Oops

I’ve mentioned before that in order to help defray the costs of putting my stuff on a colo box, I partitioned the box in 3 Xen virtual machines, and rent two of them out. Well, yesterday one of the renters, Terry, asked for a bit of help with his Apache set up. Not knowing his root password, I mounted his hard drive in the “dom0” Xen controller, using “mount /dev/xen-space/xen2-disk /mnt” and started poking around. Well, evidently that managed to confuse ext2 because a few hours later he emailed me to say that his disk had gone “read-only”, and when he tried to reboot it didn’t come up.

Looking at my munin graphs, it appears that when he rebooted, it took down the whole box. I had to email the owner of the rack to power cycle my box, which he can do remotely. When it came back, 2 of the 3 virtual machines came up fine, but Terry’s was asking for a root password to run fsck. I shut down his virtual machine and did a fsck from within the dom0, and it found several things out of whack. But after those were fixed, I was able to restart Terry’s virtual machine.

So lesson learned. I’m not sure if things would have been happier if I’d mounted it read-only, but in the future if I need to mount one of the partitions in /dev/xen-space I’ll shut down the xen virtual machine instance first.

3 thoughts on “Oops”

  1. If you had the partition mounted read/write and he had the partition read/write then there will be conflicting block updates happening (if nothing else, last access times) and the two different kernels will have different information in their buffer caches. Not a good state of affairs 🙂

    If you mounted it read-only then your reads wouldn’t break the file system, but if his instance was modifying data at the time then you might have had a corrupted view when blocks have changed without your kernel’s knowledge.

    Basically, don’t do that 🙂

  2. Stephen, I guess I expected that the dom0 kernel would have to mediate all the access to the disk, and so it wouldn’t get confused about the state of the disk even if the domU was writing to it.
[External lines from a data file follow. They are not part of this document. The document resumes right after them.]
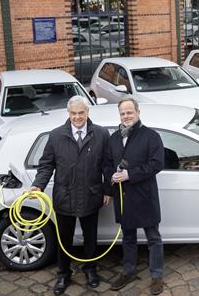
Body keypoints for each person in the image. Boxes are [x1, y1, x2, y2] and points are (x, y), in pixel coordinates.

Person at [30, 95, 111, 295]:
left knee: (90, 237)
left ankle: (90, 270)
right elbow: (46, 164)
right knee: (63, 239)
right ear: (69, 113)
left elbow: (107, 166)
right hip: (64, 197)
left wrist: (108, 190)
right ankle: (63, 274)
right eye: (73, 113)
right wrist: (37, 185)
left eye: (81, 113)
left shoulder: (100, 134)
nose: (77, 117)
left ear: (87, 112)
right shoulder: (56, 135)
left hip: (91, 195)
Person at [105, 98, 165, 295]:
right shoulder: (113, 138)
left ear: (138, 112)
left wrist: (130, 174)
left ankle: (156, 275)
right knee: (128, 237)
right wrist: (111, 175)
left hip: (145, 196)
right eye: (123, 113)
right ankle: (128, 271)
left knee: (153, 238)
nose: (126, 116)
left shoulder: (151, 136)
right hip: (123, 197)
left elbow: (157, 164)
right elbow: (106, 164)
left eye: (129, 112)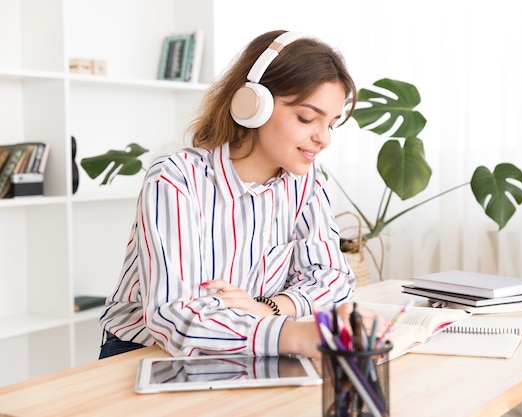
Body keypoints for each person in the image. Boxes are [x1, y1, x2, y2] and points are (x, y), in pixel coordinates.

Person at [99, 29, 385, 360]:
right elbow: (176, 317)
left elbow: (335, 280)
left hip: (253, 345)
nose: (323, 138)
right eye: (307, 117)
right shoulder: (176, 179)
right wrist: (292, 332)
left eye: (331, 124)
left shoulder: (305, 182)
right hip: (144, 351)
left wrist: (270, 307)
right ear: (253, 104)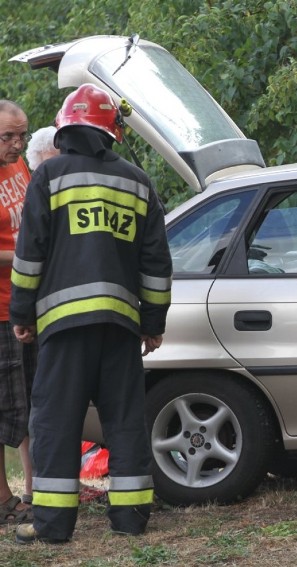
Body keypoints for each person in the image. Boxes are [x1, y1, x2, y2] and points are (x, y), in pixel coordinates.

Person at [10, 83, 172, 544]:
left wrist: (22, 312)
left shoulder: (50, 176)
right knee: (124, 422)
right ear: (110, 132)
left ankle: (53, 526)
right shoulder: (138, 182)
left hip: (62, 328)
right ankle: (131, 519)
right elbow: (157, 262)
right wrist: (153, 323)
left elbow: (30, 254)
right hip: (121, 327)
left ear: (65, 130)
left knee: (57, 423)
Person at [0, 100, 34, 527]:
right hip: (1, 307)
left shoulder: (18, 165)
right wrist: (25, 257)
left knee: (30, 401)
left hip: (25, 302)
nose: (16, 144)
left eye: (22, 135)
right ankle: (4, 499)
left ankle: (34, 489)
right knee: (6, 407)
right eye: (8, 137)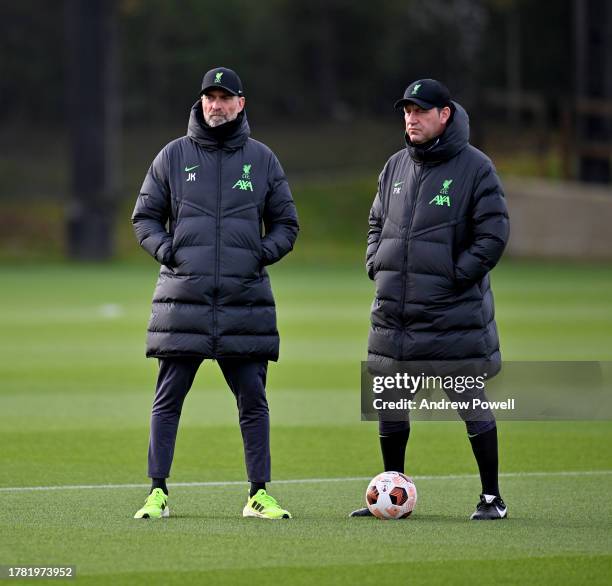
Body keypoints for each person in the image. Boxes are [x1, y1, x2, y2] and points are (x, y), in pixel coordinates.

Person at [131, 67, 299, 520]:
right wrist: (170, 252)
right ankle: (157, 492)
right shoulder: (172, 156)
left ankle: (258, 494)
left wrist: (258, 255)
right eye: (210, 97)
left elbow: (287, 224)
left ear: (241, 104)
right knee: (167, 400)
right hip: (182, 299)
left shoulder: (263, 160)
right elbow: (144, 217)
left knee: (253, 402)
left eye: (225, 98)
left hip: (244, 302)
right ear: (201, 102)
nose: (216, 105)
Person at [351, 79, 510, 520]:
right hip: (395, 316)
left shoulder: (476, 168)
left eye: (421, 111)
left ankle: (492, 498)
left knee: (471, 404)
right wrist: (376, 263)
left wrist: (455, 277)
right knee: (390, 404)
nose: (411, 118)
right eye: (407, 110)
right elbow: (376, 221)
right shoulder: (395, 166)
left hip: (450, 315)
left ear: (445, 115)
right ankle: (390, 490)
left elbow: (493, 235)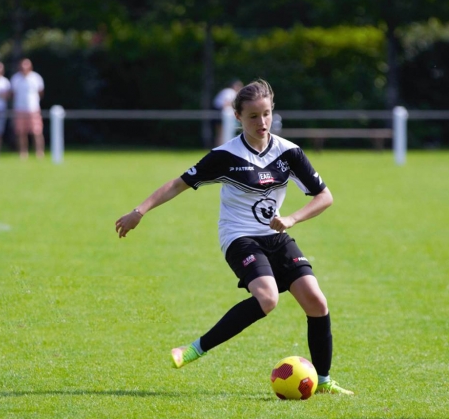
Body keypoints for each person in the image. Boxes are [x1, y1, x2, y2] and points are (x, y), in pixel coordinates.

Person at [115, 79, 353, 395]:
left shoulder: (289, 153)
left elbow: (325, 196)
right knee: (268, 298)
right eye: (253, 116)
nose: (262, 122)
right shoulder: (225, 156)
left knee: (316, 301)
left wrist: (292, 218)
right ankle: (193, 349)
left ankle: (322, 381)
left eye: (266, 114)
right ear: (237, 116)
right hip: (240, 237)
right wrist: (139, 211)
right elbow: (177, 184)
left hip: (276, 235)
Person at [10, 58, 45, 160]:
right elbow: (13, 94)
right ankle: (23, 153)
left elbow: (41, 93)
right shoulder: (15, 78)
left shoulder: (36, 78)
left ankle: (39, 152)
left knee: (37, 132)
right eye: (22, 65)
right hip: (19, 109)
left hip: (34, 109)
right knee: (21, 132)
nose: (24, 67)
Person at [213, 79, 243, 146]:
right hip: (221, 112)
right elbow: (226, 104)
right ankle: (221, 146)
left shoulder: (226, 91)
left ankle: (219, 146)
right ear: (235, 86)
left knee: (220, 132)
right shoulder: (230, 92)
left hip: (217, 111)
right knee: (222, 132)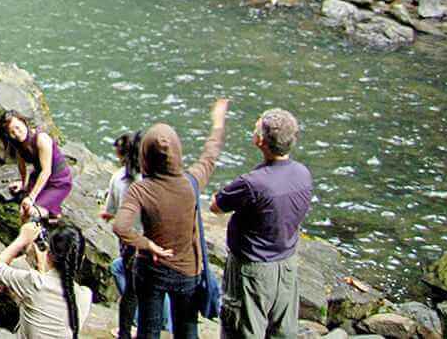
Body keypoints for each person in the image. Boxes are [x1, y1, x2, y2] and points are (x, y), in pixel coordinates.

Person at [114, 98, 230, 339]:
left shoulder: (141, 189)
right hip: (187, 271)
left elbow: (120, 226)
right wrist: (218, 122)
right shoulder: (192, 182)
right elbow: (211, 153)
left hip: (151, 270)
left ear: (145, 155)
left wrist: (147, 244)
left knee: (149, 330)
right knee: (187, 330)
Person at [211, 109, 313, 339]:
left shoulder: (252, 183)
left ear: (260, 141)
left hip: (252, 270)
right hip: (286, 265)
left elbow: (216, 205)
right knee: (283, 332)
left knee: (243, 331)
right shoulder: (303, 174)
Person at [103, 131, 166, 339]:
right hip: (154, 240)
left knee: (131, 291)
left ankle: (124, 332)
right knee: (154, 290)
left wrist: (109, 215)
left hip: (130, 243)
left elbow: (111, 209)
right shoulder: (155, 178)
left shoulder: (119, 178)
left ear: (123, 155)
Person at [0, 218, 95, 339]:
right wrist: (42, 266)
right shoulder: (85, 296)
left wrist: (22, 239)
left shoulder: (34, 283)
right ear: (81, 259)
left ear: (49, 253)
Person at [0, 110, 75, 221]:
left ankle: (52, 213)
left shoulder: (41, 139)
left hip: (58, 181)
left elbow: (46, 171)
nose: (16, 133)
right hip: (37, 177)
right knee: (22, 204)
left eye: (17, 128)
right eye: (11, 132)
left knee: (29, 211)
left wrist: (31, 197)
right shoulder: (16, 142)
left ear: (24, 122)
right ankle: (48, 211)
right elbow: (21, 165)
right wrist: (23, 184)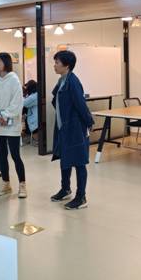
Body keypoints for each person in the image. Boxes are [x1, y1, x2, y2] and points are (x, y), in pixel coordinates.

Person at [50, 50, 94, 210]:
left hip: (74, 128)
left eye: (57, 62)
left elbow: (81, 104)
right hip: (63, 127)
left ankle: (81, 197)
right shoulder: (62, 80)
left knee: (79, 162)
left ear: (66, 65)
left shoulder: (73, 82)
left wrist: (89, 122)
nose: (54, 65)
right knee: (65, 158)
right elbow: (57, 100)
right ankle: (65, 189)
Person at [0, 52, 27, 198]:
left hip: (12, 124)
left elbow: (17, 101)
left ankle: (22, 185)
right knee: (1, 155)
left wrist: (5, 115)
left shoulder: (14, 80)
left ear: (6, 63)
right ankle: (6, 184)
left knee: (15, 155)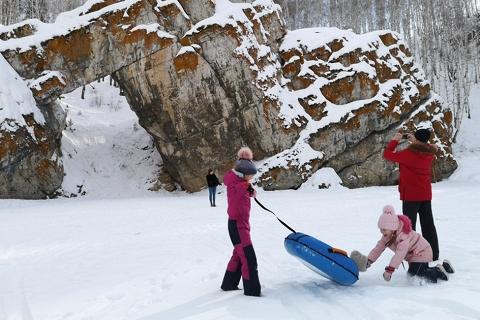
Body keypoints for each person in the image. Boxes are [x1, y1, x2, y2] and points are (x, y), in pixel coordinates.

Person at [356, 205, 453, 283]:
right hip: (413, 256)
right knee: (415, 273)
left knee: (415, 276)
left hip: (422, 252)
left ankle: (438, 271)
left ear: (392, 227)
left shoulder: (403, 236)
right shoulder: (387, 236)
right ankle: (445, 267)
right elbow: (378, 248)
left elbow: (400, 254)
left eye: (384, 229)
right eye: (380, 229)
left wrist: (390, 269)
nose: (382, 232)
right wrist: (368, 261)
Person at [383, 128, 440, 261]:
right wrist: (416, 141)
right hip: (425, 194)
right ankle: (433, 254)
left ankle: (412, 255)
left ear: (417, 139)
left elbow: (387, 154)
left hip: (410, 196)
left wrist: (395, 140)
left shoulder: (409, 153)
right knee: (428, 225)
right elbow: (426, 147)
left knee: (409, 228)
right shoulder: (429, 153)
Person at [220, 147, 261, 296]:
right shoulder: (240, 185)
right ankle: (252, 290)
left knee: (239, 254)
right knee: (249, 258)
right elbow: (244, 188)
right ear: (243, 174)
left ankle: (229, 284)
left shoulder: (237, 183)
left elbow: (245, 188)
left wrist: (249, 188)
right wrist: (249, 188)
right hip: (238, 225)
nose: (251, 178)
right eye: (250, 175)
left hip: (239, 224)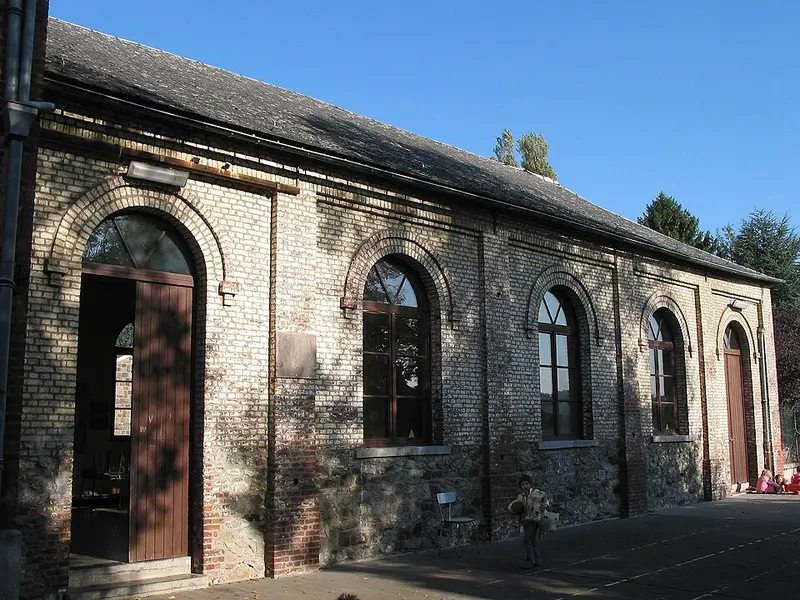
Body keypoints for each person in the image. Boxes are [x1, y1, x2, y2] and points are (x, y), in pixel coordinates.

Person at [508, 474, 544, 568]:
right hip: (525, 520)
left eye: (527, 484)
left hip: (534, 520)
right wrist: (510, 508)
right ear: (520, 486)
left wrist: (545, 506)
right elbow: (515, 503)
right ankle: (537, 560)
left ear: (530, 484)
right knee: (533, 541)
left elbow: (545, 499)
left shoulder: (535, 493)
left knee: (527, 540)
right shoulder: (521, 496)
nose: (525, 486)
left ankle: (530, 559)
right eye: (523, 484)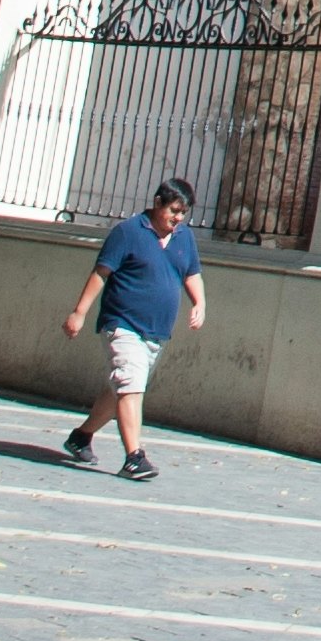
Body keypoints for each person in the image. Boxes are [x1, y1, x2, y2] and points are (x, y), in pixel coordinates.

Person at [60, 179, 205, 482]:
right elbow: (101, 273)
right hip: (122, 324)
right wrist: (79, 313)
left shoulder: (184, 237)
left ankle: (81, 437)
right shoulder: (127, 232)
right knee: (131, 385)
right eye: (174, 210)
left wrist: (199, 303)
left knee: (122, 388)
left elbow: (192, 274)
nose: (178, 218)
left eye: (183, 212)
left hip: (156, 333)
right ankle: (134, 458)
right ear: (157, 202)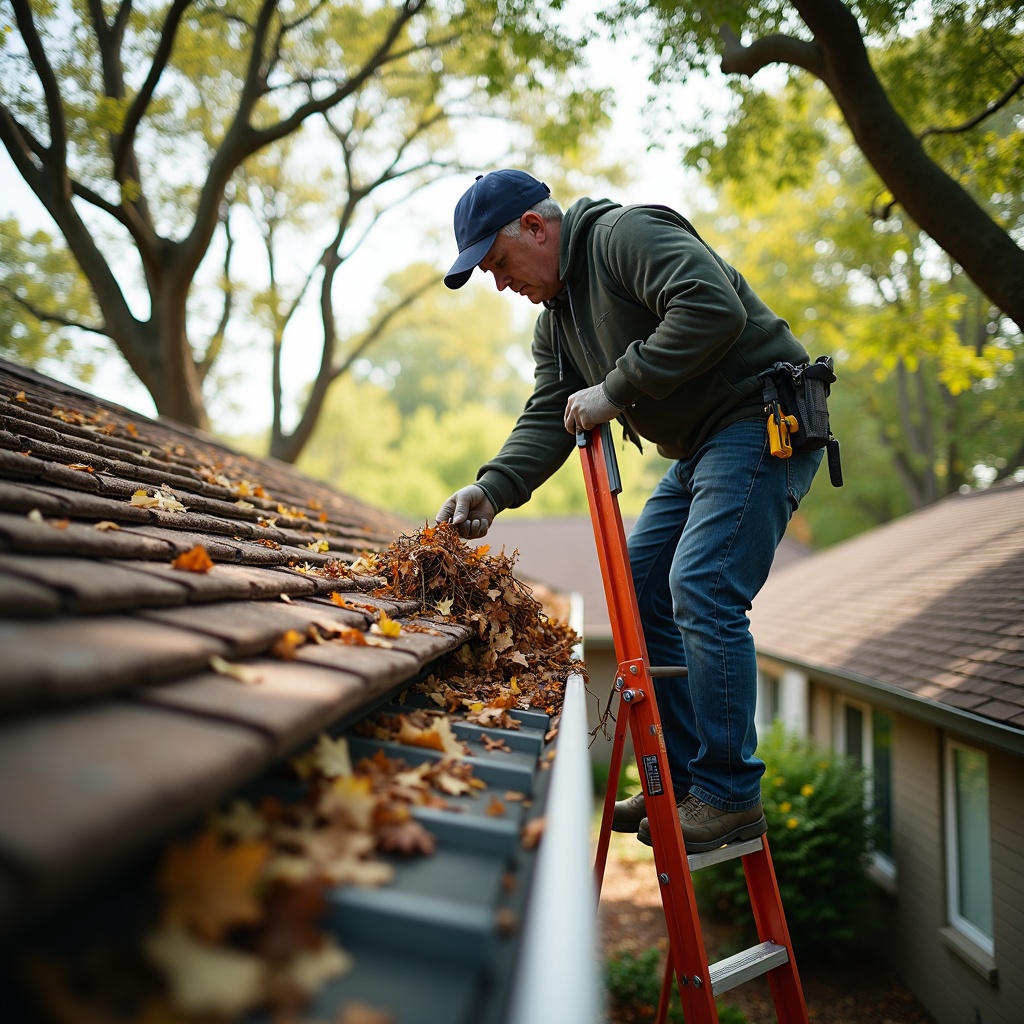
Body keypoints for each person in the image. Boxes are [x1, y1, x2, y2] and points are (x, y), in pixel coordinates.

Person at [435, 169, 822, 853]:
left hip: (762, 418)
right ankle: (679, 775)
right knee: (639, 590)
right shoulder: (556, 322)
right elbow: (550, 416)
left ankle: (730, 793)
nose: (500, 283)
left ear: (534, 226)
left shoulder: (624, 235)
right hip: (703, 445)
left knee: (701, 583)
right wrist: (491, 487)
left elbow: (710, 307)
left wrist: (615, 388)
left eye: (498, 263)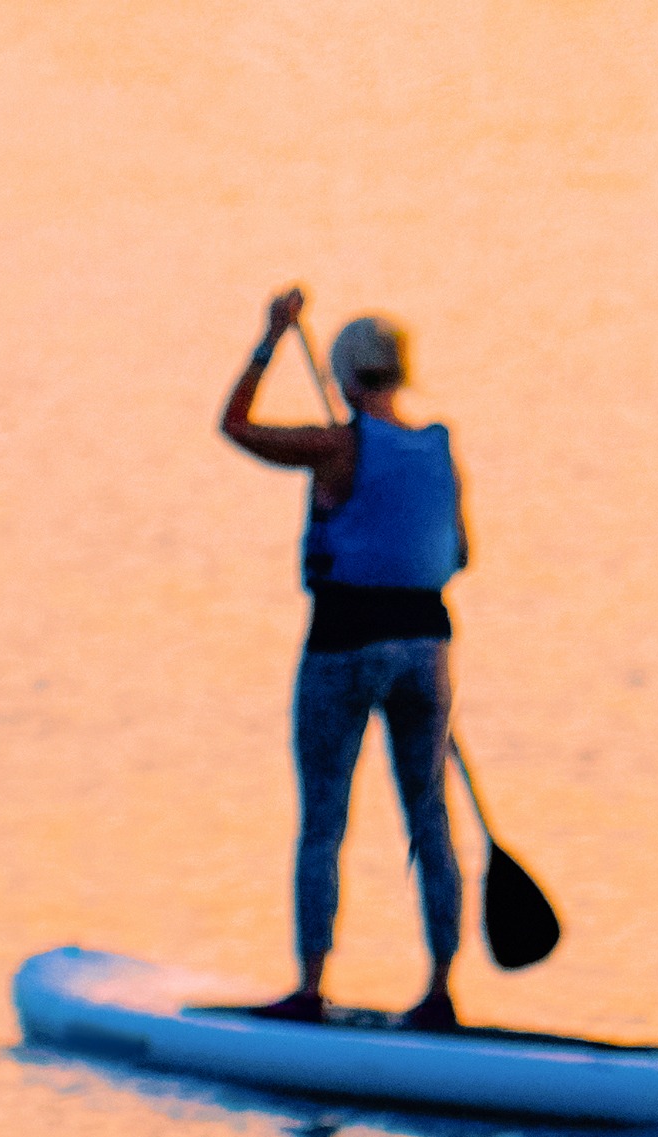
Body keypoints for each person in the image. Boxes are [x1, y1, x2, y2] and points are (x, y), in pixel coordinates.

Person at [218, 285, 470, 1028]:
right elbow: (458, 553)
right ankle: (439, 992)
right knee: (429, 816)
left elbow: (234, 426)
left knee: (324, 820)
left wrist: (270, 337)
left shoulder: (337, 445)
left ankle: (309, 986)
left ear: (347, 374)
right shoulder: (438, 447)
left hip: (343, 644)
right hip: (426, 647)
But evidently that was a bad assumption.

  3. Sure, the basic disk block operations will all go through the dom0, but various forms of filesystem metadata — which files are stored where, which blocks are available for allocation, and so on — are separate, and will tend to be cached in memory because, well, nothing else is supposed to be changing them on disk.

    I’m surprised it even let you mount the filesystem, though; IIRC, on BSD the virtual disk backend would mark the backing device as busy. (Which, of course, serves only to give a false sense of security which is later cruelly shattered when the disk in question is on a multi-initiatior SCSI bus, but.)